El niño que vendía besos de caballo para no dejar sola a su madre

Nadie me preparó para lo que pasó después de aquel día con Capitán.

Yo pensé que la historia de Nico había terminado allí, en la finca, con Isabel abrazada al cuello del caballo y todos nosotros en silencio.

Pero a veces los niños dejan semillas sin saberlo.

Y algunas tardan en florecer.

Durante los primeros días después de la despedida, Isabel no salía casi de casa.

Yo lo sabía porque seguíamos pasando por aquella calle en la ruta de los martes y los viernes. La casa seguía igual por fuera.

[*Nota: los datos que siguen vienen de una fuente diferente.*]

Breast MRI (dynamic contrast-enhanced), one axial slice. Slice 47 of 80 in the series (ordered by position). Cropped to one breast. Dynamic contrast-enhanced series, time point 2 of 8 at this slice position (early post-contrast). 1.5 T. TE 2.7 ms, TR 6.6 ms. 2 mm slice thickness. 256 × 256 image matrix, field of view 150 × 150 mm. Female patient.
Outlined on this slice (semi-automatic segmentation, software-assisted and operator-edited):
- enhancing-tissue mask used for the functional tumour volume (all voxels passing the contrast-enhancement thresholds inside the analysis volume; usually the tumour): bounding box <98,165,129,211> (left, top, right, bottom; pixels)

La valla limpia, el jardín pequeño, las cortinas medio echadas.

Pero ya no estaba la silla de ruedas junto a la madera.

Ya no estaba el cartón de los besos.

Ya no estaba Nico.

Y eso hacía que la calle pareciera más grande y más vacía.

Mis compañeros bajaban la voz al pasar.

Nadie lo decía, pero todos mirábamos hacia la puerta esperando ver a Isabel, aunque fuera un segundo.

Capitán, en cambio, estaba en la finca.

Lo cuidaba un matrimonio mayor que tenía otros animales rescatados. Buena gente. De esa que habla poco, pero se fija en todo.

Cada sábado por la mañana, alguno de nosotros llevaba a Isabel hasta allí.

Al principio iba sentada en el asiento de atrás del coche, con las manos juntas sobre el bolso, sin decir palabra.

Miraba por la ventana como si el mundo estuviera pasando demasiado rápido para ella.

Cuando llegábamos, Capitán ya sabía.

Levantaba la cabeza antes de verla.

Relinchaba bajo, como un suspiro viejo.

Y ella caminaba despacio hasta él.

No corría. No lloraba fuerte. No hacía escenas.

Solo le apoyaba la frente en el cuello y se quedaba así mucho rato.

Como quien entra en una habitación donde todavía queda el olor de alguien amado.

Una mañana, mientras esperábamos junto a la cerca, mi compañero Julián me dijo:

—Ramón, esto no puede quedarse solo en venir los sábados.

—¿Qué quieres decir?

Se encogió de hombros.

—No sé. Nico hizo aquello para que su madre no se quedara sola. Nosotros no podemos aparecer dos semanas y luego desaparecer.

Me molestó un poco que tuviera razón.

Porque a veces uno ayuda con fuerza al principio, cuando todo duele mucho y todos lo ven.

Luego vuelve la rutina.

El despertador.

El camión.

La compra.

Los recibos.

La vida tiene esa manía de empujar hacia delante incluso cuando alguien se queda atrás.

Esa noche no dormí bien.

Pensé en Nico escribiendo aquellas letras pequeñas debajo del cartel grande.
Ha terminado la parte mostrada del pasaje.